**Texte choisi**
=-=-=
Qu’est-ce que l’État nouveau, cette dictature que la révolution des Œillets a fait tomber au Portugal ?

Publié le 10 avril 2024 à 9h30, mis à jour le 10 avril 2024 à 16h57

Source : Sujet TF1 Info

Il y a cinquante ans, la révolution des Œillets, objet d’un documentaire la semaine prochaine sur la chaîne Histoire TV, renversait la dictature portugaise de l’État nouveau.
Incarné par Antonio de Oliveira Salazar, le régime réactionnaire et traditionaliste s’appuyait sur des corporatismes, la famille, la patrie et le travail.
Une surveillance de masse, menée par une police aux ordres, étouffait toute opposition.
=-=-=
**Objectif a**
Recopiez sans rien changer les lignes de données, de la toute première jusqu'à celle qui contient « road: (357, 139) », celle-ci comprise.
=-=-=
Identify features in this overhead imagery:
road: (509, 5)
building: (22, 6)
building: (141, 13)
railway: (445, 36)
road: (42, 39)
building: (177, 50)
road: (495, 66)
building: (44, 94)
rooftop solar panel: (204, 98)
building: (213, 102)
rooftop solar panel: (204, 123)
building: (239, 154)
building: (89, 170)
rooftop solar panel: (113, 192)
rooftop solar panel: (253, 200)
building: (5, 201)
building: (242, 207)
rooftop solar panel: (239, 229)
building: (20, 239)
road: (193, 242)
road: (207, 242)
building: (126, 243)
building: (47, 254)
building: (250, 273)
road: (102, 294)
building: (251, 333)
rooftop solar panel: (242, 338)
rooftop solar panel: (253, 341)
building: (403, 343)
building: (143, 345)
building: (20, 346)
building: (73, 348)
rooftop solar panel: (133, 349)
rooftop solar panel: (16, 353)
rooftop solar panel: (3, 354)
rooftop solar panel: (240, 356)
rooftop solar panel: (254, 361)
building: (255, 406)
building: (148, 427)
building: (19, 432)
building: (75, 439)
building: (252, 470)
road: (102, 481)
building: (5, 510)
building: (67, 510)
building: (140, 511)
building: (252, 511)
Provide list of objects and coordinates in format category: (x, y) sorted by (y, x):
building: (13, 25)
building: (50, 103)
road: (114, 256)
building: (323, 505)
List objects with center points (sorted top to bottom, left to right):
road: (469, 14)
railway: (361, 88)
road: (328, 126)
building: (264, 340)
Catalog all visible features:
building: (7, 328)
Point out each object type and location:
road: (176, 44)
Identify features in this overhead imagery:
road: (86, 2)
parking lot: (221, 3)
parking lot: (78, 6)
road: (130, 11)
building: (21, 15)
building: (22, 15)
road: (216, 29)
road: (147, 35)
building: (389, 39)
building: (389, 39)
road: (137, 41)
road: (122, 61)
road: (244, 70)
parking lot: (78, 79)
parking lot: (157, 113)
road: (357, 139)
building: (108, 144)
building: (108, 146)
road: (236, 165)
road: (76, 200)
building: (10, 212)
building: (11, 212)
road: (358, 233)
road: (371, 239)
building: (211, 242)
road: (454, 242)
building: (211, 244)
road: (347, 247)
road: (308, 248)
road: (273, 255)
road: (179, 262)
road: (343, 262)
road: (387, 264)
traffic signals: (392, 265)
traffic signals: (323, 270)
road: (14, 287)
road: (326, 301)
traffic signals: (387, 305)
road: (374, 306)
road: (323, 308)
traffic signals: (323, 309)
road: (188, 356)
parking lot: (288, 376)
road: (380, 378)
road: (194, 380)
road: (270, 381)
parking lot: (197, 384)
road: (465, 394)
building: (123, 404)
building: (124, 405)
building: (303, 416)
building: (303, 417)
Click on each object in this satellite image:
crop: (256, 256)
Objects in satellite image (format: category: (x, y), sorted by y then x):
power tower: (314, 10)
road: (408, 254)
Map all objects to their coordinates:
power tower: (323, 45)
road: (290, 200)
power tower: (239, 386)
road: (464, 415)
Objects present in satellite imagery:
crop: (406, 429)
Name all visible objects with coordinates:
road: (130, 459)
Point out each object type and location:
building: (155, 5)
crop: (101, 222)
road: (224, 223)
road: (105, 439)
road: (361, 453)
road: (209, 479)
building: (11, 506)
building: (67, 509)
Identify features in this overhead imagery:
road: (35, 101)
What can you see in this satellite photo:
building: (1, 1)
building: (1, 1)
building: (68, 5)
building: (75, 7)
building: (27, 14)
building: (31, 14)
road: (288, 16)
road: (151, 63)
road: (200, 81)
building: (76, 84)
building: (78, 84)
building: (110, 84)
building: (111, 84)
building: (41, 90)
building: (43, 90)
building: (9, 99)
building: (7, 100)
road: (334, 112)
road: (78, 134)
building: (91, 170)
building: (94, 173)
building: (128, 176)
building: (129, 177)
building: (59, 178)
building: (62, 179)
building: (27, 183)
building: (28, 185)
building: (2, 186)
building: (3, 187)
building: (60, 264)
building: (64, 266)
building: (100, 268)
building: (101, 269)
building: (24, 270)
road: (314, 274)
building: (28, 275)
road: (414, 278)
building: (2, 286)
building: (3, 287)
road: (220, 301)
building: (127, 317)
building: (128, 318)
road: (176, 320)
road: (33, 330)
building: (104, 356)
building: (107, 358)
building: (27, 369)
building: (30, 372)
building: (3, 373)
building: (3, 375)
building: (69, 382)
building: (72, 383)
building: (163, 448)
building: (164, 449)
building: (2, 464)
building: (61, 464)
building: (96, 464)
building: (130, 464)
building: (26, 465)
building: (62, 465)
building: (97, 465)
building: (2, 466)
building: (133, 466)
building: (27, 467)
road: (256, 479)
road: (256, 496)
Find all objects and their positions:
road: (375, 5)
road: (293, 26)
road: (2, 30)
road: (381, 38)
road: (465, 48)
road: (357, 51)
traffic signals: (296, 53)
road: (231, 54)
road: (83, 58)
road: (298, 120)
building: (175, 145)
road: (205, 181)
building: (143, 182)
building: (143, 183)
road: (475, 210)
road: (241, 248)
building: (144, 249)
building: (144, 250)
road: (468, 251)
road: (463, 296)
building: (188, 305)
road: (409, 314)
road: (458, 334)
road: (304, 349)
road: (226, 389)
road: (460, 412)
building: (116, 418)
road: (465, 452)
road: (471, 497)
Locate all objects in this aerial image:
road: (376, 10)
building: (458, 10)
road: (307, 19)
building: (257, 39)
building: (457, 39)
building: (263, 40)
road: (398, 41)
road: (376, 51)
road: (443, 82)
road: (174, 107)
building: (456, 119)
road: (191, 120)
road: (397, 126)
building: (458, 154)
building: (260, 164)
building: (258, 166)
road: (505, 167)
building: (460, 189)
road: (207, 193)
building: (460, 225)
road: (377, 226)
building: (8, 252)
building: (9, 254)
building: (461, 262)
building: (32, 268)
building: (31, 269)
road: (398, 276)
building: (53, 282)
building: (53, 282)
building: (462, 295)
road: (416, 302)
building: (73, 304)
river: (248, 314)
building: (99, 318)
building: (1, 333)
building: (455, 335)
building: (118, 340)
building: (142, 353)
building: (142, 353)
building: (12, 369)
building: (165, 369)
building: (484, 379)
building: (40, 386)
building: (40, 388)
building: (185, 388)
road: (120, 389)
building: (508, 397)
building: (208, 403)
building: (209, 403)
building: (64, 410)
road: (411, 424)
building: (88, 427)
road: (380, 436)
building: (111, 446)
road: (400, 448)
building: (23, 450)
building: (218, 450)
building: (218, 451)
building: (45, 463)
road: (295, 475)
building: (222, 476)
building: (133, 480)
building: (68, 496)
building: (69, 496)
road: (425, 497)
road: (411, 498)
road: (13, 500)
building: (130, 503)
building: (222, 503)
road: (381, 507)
=-=-=
**Objectif b**
Dans l'article sur l'État nouveau, réécrivez tout le passage depuis « Source : Sujet » jusqu'à « étouffait toute opposition. », en mettant « la nation » à la place de « la patrie ».

**Bonne réponse a**
Identify features in this overhead imagery:
road: (509, 5)
building: (22, 6)
building: (141, 13)
railway: (445, 36)
road: (42, 39)
building: (177, 50)
road: (495, 66)
building: (44, 94)
rooftop solar panel: (204, 98)
building: (213, 102)
rooftop solar panel: (204, 123)
building: (239, 154)
building: (89, 170)
rooftop solar panel: (113, 192)
rooftop solar panel: (253, 200)
building: (5, 201)
building: (242, 207)
rooftop solar panel: (239, 229)
building: (20, 239)
road: (193, 242)
road: (207, 242)
building: (126, 243)
building: (47, 254)
building: (250, 273)
road: (102, 294)
building: (251, 333)
rooftop solar panel: (242, 338)
rooftop solar panel: (253, 341)
building: (403, 343)
building: (143, 345)
building: (20, 346)
building: (73, 348)
rooftop solar panel: (133, 349)
rooftop solar panel: (16, 353)
rooftop solar panel: (3, 354)
rooftop solar panel: (240, 356)
rooftop solar panel: (254, 361)
building: (255, 406)
building: (148, 427)
building: (19, 432)
building: (75, 439)
building: (252, 470)
road: (102, 481)
building: (5, 510)
building: (67, 510)
building: (140, 511)
building: (252, 511)
Provide list of objects and coordinates in format category: (x, y) sorted by (y, x):
building: (13, 25)
building: (50, 103)
road: (114, 256)
building: (323, 505)
List objects with center points (sorted top to bottom, left to right):
road: (469, 14)
railway: (361, 88)
road: (328, 126)
building: (264, 340)
Catalog all visible features:
building: (7, 328)
Point out each object type and location:
road: (176, 44)
Identify features in this overhead imagery:
road: (86, 2)
parking lot: (221, 3)
parking lot: (78, 6)
road: (130, 11)
building: (21, 15)
building: (22, 15)
road: (216, 29)
road: (147, 35)
building: (389, 39)
building: (389, 39)
road: (137, 41)
road: (122, 61)
road: (244, 70)
parking lot: (78, 79)
parking lot: (157, 113)
road: (357, 139)

**Bonne réponse b**
Source : Sujet TF1 Info

Il y a cinquante ans, la révolution des Œillets, objet d’un documentaire la semaine prochaine sur la chaîne Histoire TV, renversait la dictature portugaise de l’État nouveau.
Incarné par Antonio de Oliveira Salazar, le régime réactionnaire et traditionaliste s’appuyait sur des corporatismes, la famille, la nation et le travail.
Une surveillance de masse, menée par une police aux ordres, étouffait toute opposition.